Records excerpted from a collection
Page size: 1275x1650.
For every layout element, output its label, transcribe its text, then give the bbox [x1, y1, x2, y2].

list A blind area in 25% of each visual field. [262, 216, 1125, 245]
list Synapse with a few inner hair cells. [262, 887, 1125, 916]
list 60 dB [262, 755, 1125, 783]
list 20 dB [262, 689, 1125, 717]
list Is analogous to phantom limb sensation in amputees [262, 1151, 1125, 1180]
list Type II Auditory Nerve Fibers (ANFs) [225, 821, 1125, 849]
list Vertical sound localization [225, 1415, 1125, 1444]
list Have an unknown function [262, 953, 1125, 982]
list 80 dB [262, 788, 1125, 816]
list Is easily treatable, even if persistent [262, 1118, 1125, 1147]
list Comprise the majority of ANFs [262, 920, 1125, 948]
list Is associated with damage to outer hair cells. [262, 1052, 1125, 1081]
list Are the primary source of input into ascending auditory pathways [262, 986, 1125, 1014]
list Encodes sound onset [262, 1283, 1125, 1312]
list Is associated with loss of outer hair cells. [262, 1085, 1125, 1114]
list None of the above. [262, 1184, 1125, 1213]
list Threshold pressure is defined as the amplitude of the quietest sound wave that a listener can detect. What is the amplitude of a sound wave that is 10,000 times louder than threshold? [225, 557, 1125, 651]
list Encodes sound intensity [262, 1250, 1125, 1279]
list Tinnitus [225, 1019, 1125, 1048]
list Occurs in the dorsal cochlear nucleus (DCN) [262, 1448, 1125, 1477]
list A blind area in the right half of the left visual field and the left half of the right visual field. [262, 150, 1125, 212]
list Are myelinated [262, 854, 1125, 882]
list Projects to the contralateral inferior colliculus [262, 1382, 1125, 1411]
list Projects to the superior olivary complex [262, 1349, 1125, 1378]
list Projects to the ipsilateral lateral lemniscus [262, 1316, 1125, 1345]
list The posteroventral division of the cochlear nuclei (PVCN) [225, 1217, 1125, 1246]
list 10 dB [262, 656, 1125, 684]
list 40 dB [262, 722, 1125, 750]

_Work to complete_: Your answer should consist only of the number of lines in the entries above that include "blind".

_Written solution_: 2